The white coat is increasingly pink: in five years six out of 10 doctors will be women
The future of the medical profession changes face
The pink wave is sweeping through Italian healthcare. In five years six out of ten doctors will be women. This is the projection of medical demography data processed, as every year, by the CED of the National Federation of the Order of Surgeons and Dentists, in anticipation of 8 March.
"If we add to these data - explains FNOMCeO President Filippo Anelli - the fact that the majority of those enrolled in medicine are women, we can foresee an increasingly female-dominated medical profession in the coming years
The percentages
However, men still make up the majority, accounting for 52.5%, half a percentage point less than last year. However, if we look at doctors still working under the age of 70, it is women who hold the majority with 55%, whereas in 2025 they were 53%.
The future of the category will therefore be tinged with another colour: among those under 60, female doctors make up 59%. The gap widens in the 40 to 50 age group, where female doctors make up 63%, reaching almost 64% between the ages of 45 and 49. The situation flattens out somewhat in the 30 to 39 age group, with percentages between 56% and 57%, but the gap widens in the 20s, where we return to 60%.

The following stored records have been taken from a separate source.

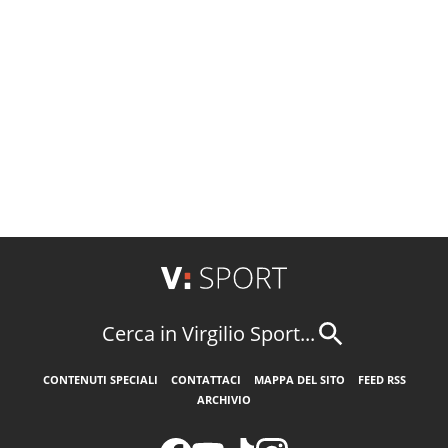
Cerca in Virgilio Sport...
CONTENUTI SPECIALI
CONTATTACI
MAPPA DEL SITO
FEED RSS
ARCHIVIO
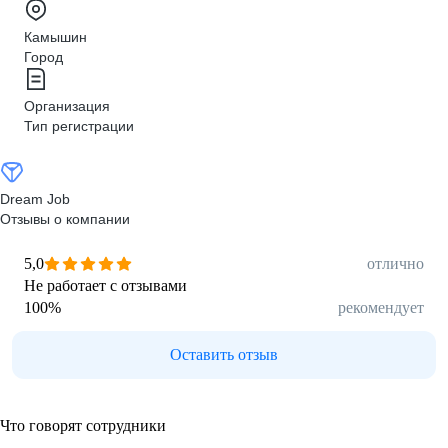
Камышин
Город
Организация
Тип регистрации
Dream Job
Отзывы о компании
5,0
отлично
Не работает с отзывами
100
%
рекомендует
Оставить отзыв
Что говорят сотрудники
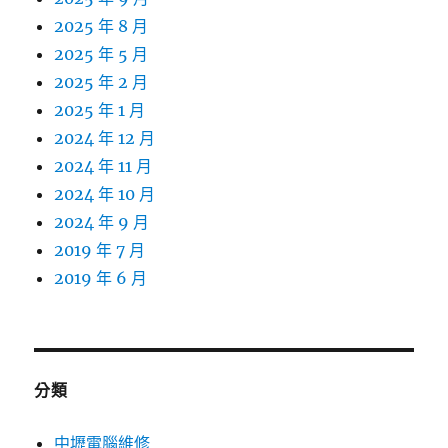
2025 年 8 月
2025 年 5 月
2025 年 2 月
2025 年 1 月
2024 年 12 月
2024 年 11 月
2024 年 10 月
2024 年 9 月
2019 年 7 月
2019 年 6 月
分類
中壢電腦維修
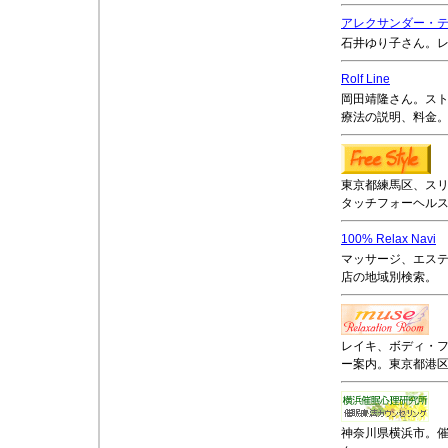
アレクサンダー・
石井ゆり子さん。
Rolf Line
岡田靖隆さん。ス
療法の説明、料金
東京都練馬区、ス
タッチフォーヘル
100% Relax Navi
マッサージ、エス
店の地域別検索。
レイキ、ボディ・
ー案内。東京都港
神奈川県横浜市。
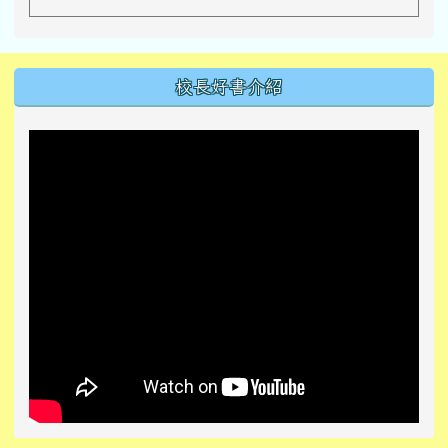
左邊區域內容
校長好書介紹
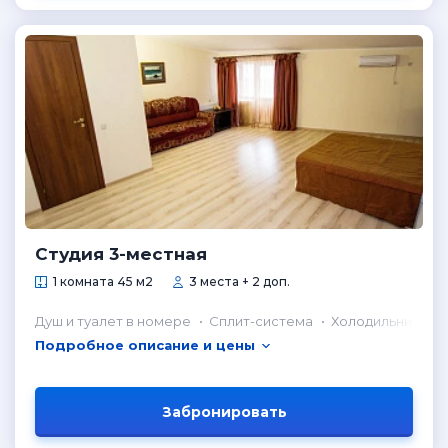
Студия 3-местная
1 комната 45 м2
3 места + 2 доп.
Душ и туалет в номере
Сплит-система
Холодильник в н
Подробное описание и цены
Забронировать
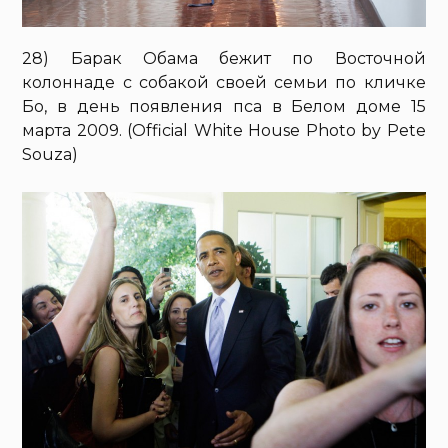
28) Барак Обама бежит по Восточной
колоннаде с собакой своей семьи по кличке
Бо, в день появления пса в Белом доме 15
марта 2009. (Official White House Photo by Pete
Souza)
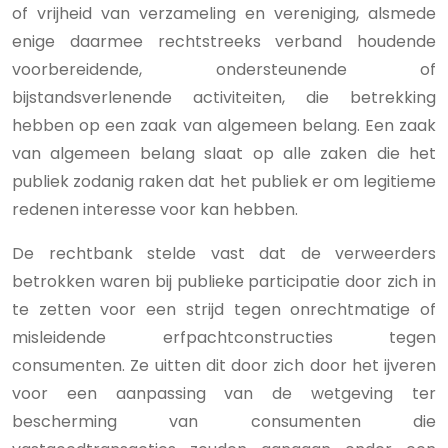
of vrijheid van verzameling en vereniging, alsmede
enige daarmee rechtstreeks verband houdende
voorbereidende, ondersteunende of
bijstandsverlenende activiteiten, die betrekking
hebben op een zaak van algemeen belang. Een zaak
van algemeen belang slaat op alle zaken die het
publiek zodanig raken dat het publiek er om legitieme
redenen interesse voor kan hebben.
De rechtbank stelde vast dat de verweerders
betrokken waren bij publieke participatie door zich in
te zetten voor een strijd tegen onrechtmatige of
misleidende erfpachtconstructies tegen
consumenten. Ze uitten dit door zich door het ijveren
voor een aanpassing van de wetgeving ter
bescherming van consumenten die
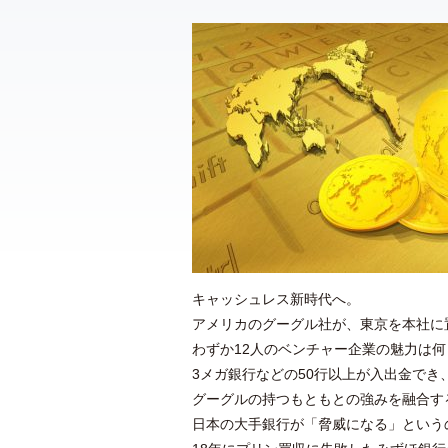
キャッシュレス新時代へ。
アメリカのグーグル社が、東京を本社に
わずか12人のベンチャー企業の魅力は
3メガ銀行などの50行以上が入出金でき
グーグルの持つもともとの強みを融合す
日本の大手銀行が「脅威になる」という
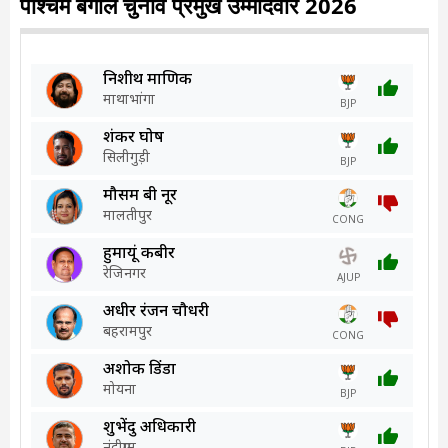
पश्चिम बंगाल चुनाव प्रमुख उम्मीदवार 2026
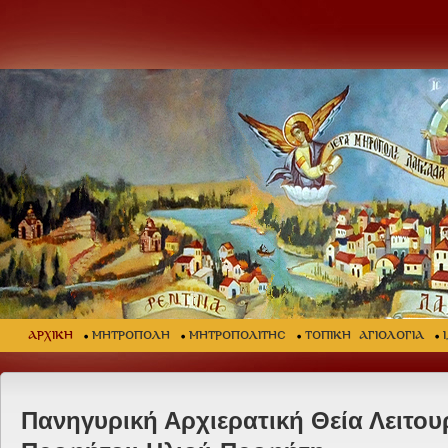
ΑΡΧΙΚΗ
ΜΗΤΡΟΠΟΛΗ
ΜΗΤΡΟΠΟΛΙΤΗΣ
ΤΟΠΙΚΗ ΑΓΙΟΛΟΓΙΑ
Πανηγυρική Αρχιερατική Θεία Λειτουρ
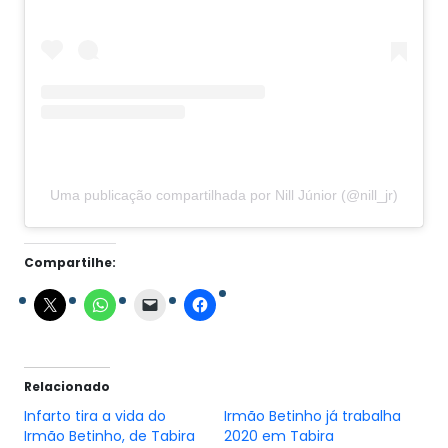
Uma publicação compartilhada por Nill Júnior (@nill_jr)
Compartilhe:
Relacionado
Infarto tira a vida do
Irmão Betinho já trabalha
Irmão Betinho, de Tabira
2020 em Tabira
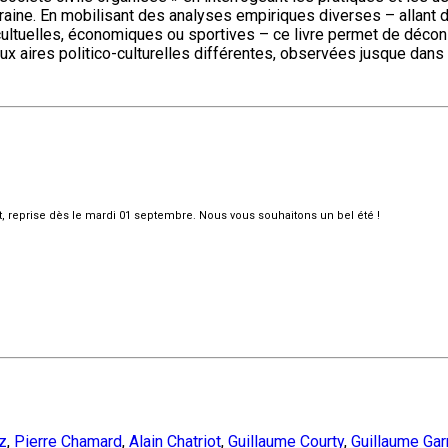
poraine. En mobilisant des analyses empiriques diverses – all
cultuelles, économiques ou sportives – ce livre permet de décons
eux aires politico-culturelles différentes, observées jusque dans
et, reprise dès le mardi 01 septembre. Nous vous souhaitons un bel été !
z
,
Pierre Chamard
,
Alain Chatriot
,
Guillaume Courty
,
Guillaume Gar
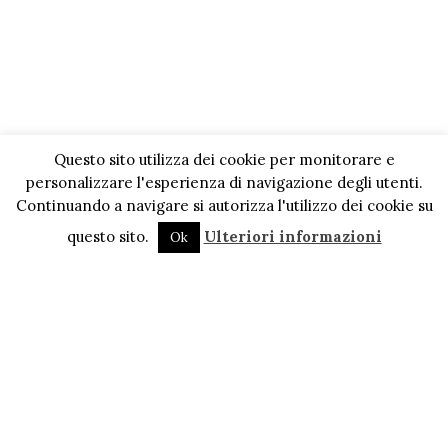
Questo sito utilizza dei cookie per monitorare e
personalizzare l'esperienza di navigazione degli utenti.
Continuando a navigare si autorizza l'utilizzo dei cookie su
questo sito.
Ulteriori informazioni
Ok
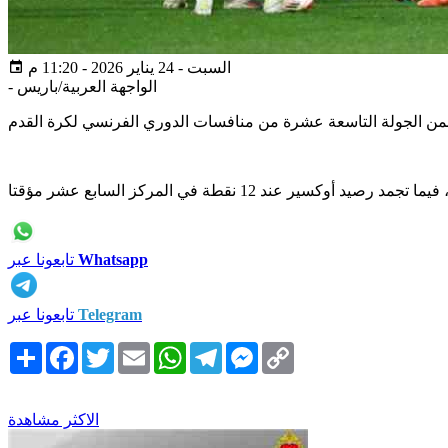
السبت - 24 يناير 2026 - 11:20 م
الواجهة العربية/باريس
-
Whatsapp
تابعونا عبر
Telegram
تابعونا عبر
Copy
Messenger
Telegram
WhatsApp
Email
Twitter
Facebook
انشر
Link
الاكثر مشاهدة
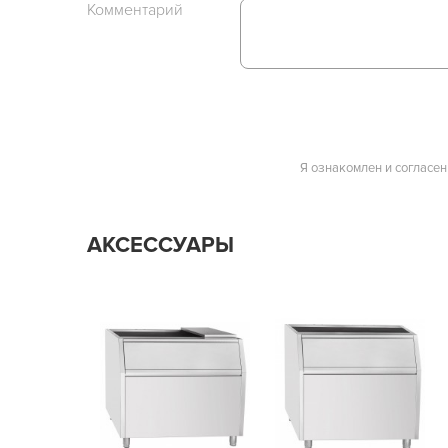
Комментарий
Я ознакомлен и согласен
АКСЕССУАРЫ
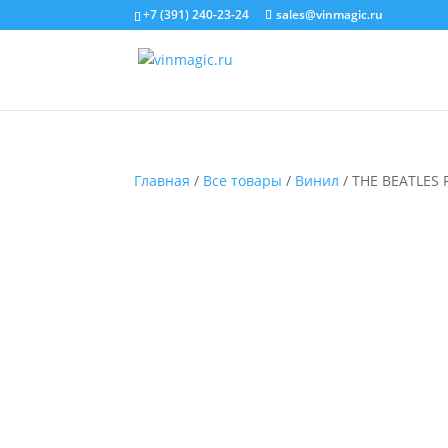
+7 (391) 240-23-24
sales@vinmagic.ru
Главная
/
Все товары
/
Винил
/ THE BEATLES 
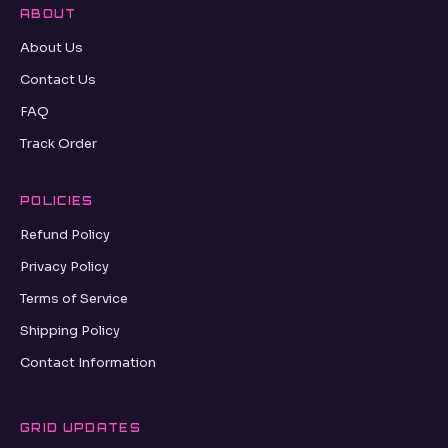
ABOUT
About Us
Contact Us
FAQ
Track Order
POLICIES
Refund Policy
Privacy Policy
Terms of Service
Shipping Policy
Contact Information
GRID UPDATES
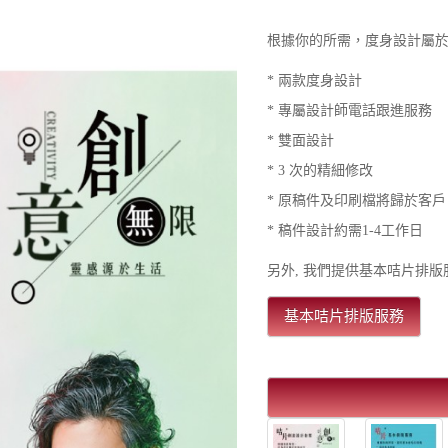
根據你的所需，度身設計屬
* 兩款度身設計
* 專屬設計師電話跟進服務
* 雙面設計
* 3 次的精細修改
* 原稿件及印刷檔將歸於客戶
* 稿件設計約需1-4工作日
另外, 我們提供基本咭片排版
基本咭片排版服務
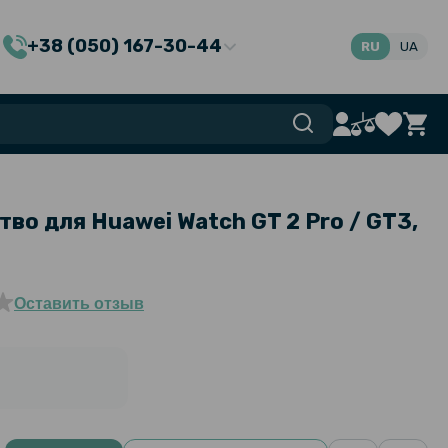
+38 (050) 167-30-44
RU
UA
во для Huawei Watch GT 2 Pro / GT3,
Оставить отзыв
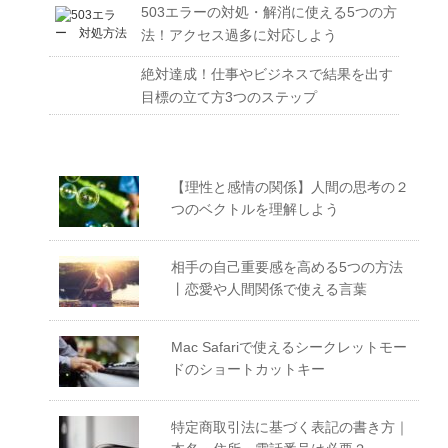
503エラーの対処・解消に使える5つの方
法！アクセス過多に対応しよう
絶対達成！仕事やビジネスで結果を出す
目標の立て方3つのステップ
【理性と感情の関係】人間の思考の２
つのベクトルを理解しよう
相手の自己重要感を高める5つの方法
丨恋愛や人間関係で使える言葉
Mac Safariで使えるシークレットモー
ドのショートカットキー
特定商取引法に基づく表記の書き方｜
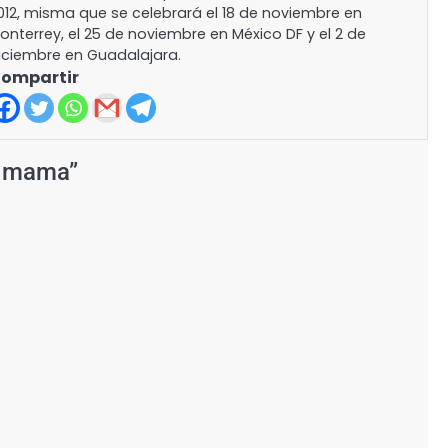
012, misma que se celebrará el 18 de noviembre en
onterrey, el 25 de noviembre en México DF y el 2 de
iciembre en Guadalajara.
ompartir
e mama
”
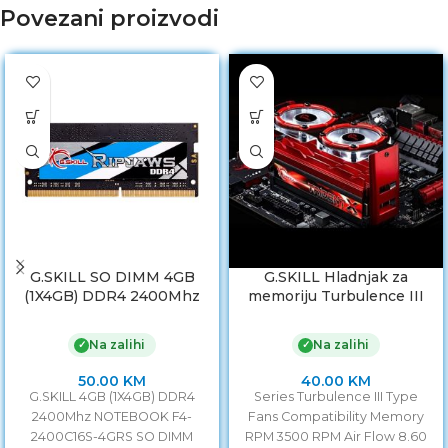
Povezani proizvodi
G.SKILL SO DIMM 4GB
G.SKILL Hladnjak za
(1X4GB) DDR4 2400Mhz
memoriju Turbulence III
NOTEBOOK F4-2400C16S-
FTB-3500C5-DR
4GRS Ripjaws Series
Na zalihi
Na zalihi
✓
✓
50.00
KM
40.00
KM
G.SKILL 4GB (1X4GB) DDR4
Series Turbulence III Type
2400Mhz NOTEBOOK F4-
Fans Compatibility Memory
2400C16S-4GRS SO DIMM
RPM 3500 RPM Air Flow 8.60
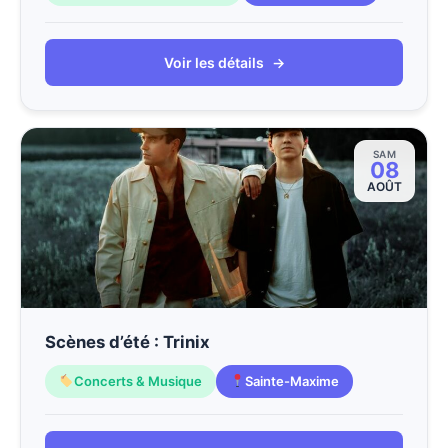
Voir les détails
→
SAM
08
AOÛT
Scènes d’été : Trinix
Concerts & Musique
Sainte-Maxime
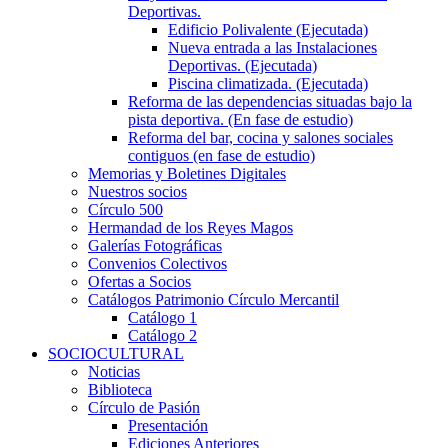
Deportivas.
Edificio Polivalente (Ejecutada)
Nueva entrada a las Instalaciones
Deportivas. (Ejecutada)
Piscina climatizada. (Ejecutada)
Reforma de las dependencias situadas bajo la
pista deportiva. (En fase de estudio)
Reforma del bar, cocina y salones sociales
contiguos (en fase de estudio)
Memorias y Boletines Digitales
Nuestros socios
Círculo 500
Hermandad de los Reyes Magos
Galerías Fotográficas
Convenios Colectivos
Ofertas a Socios
Catálogos Patrimonio Círculo Mercantil
Catálogo 1
Catálogo 2
SOCIOCULTURAL
Noticias
Biblioteca
Círculo de Pasión
Presentación
Ediciones Anteriores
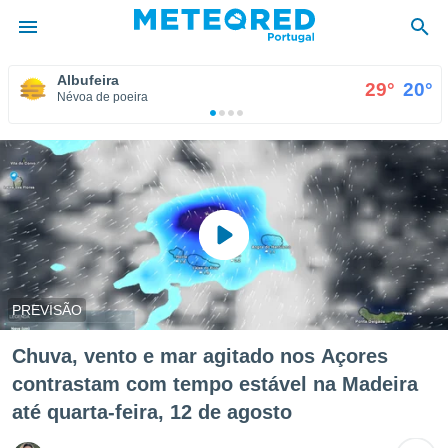
Albufeira
°
29°
20°
Névoa de poeira
de
 da
empo.pt) foi
or
is para
e as
 fornecidas
 qualidade.
r a este
s das
PREVISÃO
opções:
ookies e
Chuva, vento e mar agitado nos Açores
 forma
contrastam com tempo estável na Madeira
até quarta-feira, 12 de agosto
e digital
da,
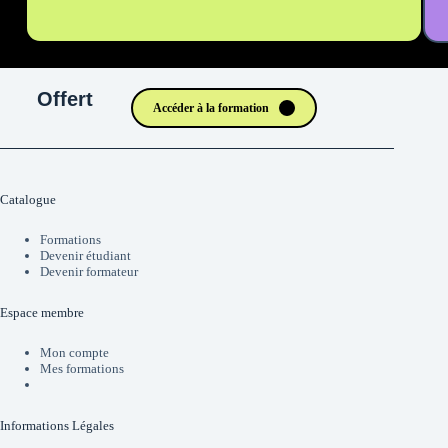
Offert
Accéder à la formation
Catalogue
Formations
Devenir étudiant
Devenir formateur
Espace membre
Mon compte
Mes formations
Informations Légales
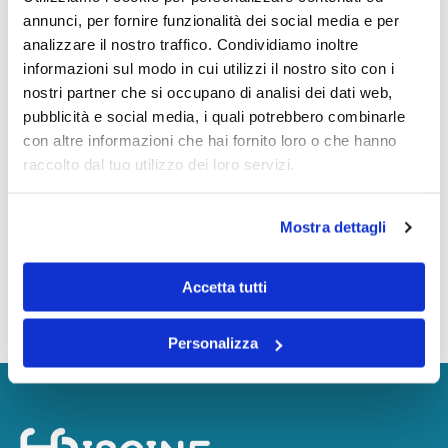
I corsi di acqua gol offerti dalle
annunci, per fornire funzionalità dei social media e per
Piscine di Alzano Lombardo
analizzare il nostro traffico. Condividiamo inoltre
sono composti da lezioni della
informazioni sul modo in cui utilizzi il nostro sito con i
nostri partner che si occupano di analisi dei dati web,
durata di 45 minuti al mercoledì.
pubblicità e social media, i quali potrebbero combinarle
Scarica il volantino dei corsi
con altre informazioni che hai fornito loro o che hanno
tramite il pulsante a fine pagina!
raccolto dal tuo utilizzo dei loro servizi.
MERCOLEDÌ
Mostra dettagli
15:35
Accetta tutti
Scarica il pdf dei corsi
Personalizza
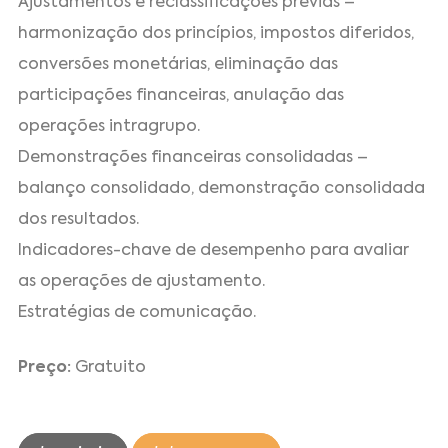
Ajustamentos e reclassificações prévias –
harmonização dos princípios, impostos diferidos,
conversões monetárias, eliminação das
participações financeiras, anulação das
operações intragrupo.
Demonstrações financeiras consolidadas –
balanço consolidado, demonstração consolidada
dos resultados.
Indicadores-chave de desempenho para avaliar
as operações de ajustamento.
Estratégias de comunicação.
Preço:
Gratuito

Isabella, Natalia and Douaa, the past and the future of medicine
There is an eighty-year difference between the longest-serving female doctors in Italia and the newest members of the Order. Isabella Picciotto and Natalia Prada, born in 1922, hold the record. The former is a dentist from Messina, the latter a paediatrician and neonatologist from Como with a passion for poetry. Their registrations date back to the post-war period and they are still two professionals over 100 years old. Until a few days ago, it was Perugia that boasted the oldest member: Maria Antonietta Caterini was in fact born in 1921 and would have celebrated her 80th birthday this year, but unfortunately she recently passed away and will be struck off the Register on 9 March. Two girls and a boy are the youngest Italian doctors, all born in 2002: among them, Dr. Douaa Kachtouli, born in Dubai on 7 September 2002 and enrolled since July last year in the Milan Medical Association.